*** Extracted data Section Begins ***

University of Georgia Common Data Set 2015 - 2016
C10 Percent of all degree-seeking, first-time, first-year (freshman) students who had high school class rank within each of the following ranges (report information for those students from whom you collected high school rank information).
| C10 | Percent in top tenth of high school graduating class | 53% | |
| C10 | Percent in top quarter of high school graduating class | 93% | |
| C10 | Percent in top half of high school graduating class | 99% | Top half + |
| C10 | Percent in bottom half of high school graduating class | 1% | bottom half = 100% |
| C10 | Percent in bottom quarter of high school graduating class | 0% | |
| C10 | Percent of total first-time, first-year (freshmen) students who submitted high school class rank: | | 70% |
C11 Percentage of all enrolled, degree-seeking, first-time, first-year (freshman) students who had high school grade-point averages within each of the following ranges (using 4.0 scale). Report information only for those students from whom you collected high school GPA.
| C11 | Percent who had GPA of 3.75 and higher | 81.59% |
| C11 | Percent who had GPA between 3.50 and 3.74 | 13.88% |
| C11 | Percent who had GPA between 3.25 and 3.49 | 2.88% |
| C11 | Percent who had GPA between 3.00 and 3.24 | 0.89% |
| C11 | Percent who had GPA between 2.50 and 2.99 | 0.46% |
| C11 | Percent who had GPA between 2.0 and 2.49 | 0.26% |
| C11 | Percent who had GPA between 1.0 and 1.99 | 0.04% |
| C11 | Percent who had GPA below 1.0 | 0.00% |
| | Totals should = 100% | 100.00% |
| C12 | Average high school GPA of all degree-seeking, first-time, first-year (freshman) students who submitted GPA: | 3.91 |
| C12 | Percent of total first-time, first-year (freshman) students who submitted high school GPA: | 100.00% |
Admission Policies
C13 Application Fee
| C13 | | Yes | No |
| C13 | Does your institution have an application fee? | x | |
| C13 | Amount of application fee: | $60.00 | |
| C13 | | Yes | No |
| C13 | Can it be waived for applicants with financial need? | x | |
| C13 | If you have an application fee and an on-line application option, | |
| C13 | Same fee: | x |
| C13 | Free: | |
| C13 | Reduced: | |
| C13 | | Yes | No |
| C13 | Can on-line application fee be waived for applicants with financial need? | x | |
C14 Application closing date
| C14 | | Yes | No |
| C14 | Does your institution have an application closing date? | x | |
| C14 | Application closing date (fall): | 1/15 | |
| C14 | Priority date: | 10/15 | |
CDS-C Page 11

*** Extracted data Section Ends ***

• **What you are asked to do**: Your answer should be exactly the lines of the data above, from the first through the line containing "Top half + |".

• **Result**:
University of Georgia Common Data Set 2015 - 2016
C10 Percent of all degree-seeking, first-time, first-year (freshman) students who had high school class rank within each of the following ranges (report information for those students from whom you collected high school rank information).
| C10 | Percent in top tenth of high school graduating class | 53% | |
| C10 | Percent in top quarter of high school graduating class | 93% | |
| C10 | Percent in top half of high school graduating class | 99% | Top half + |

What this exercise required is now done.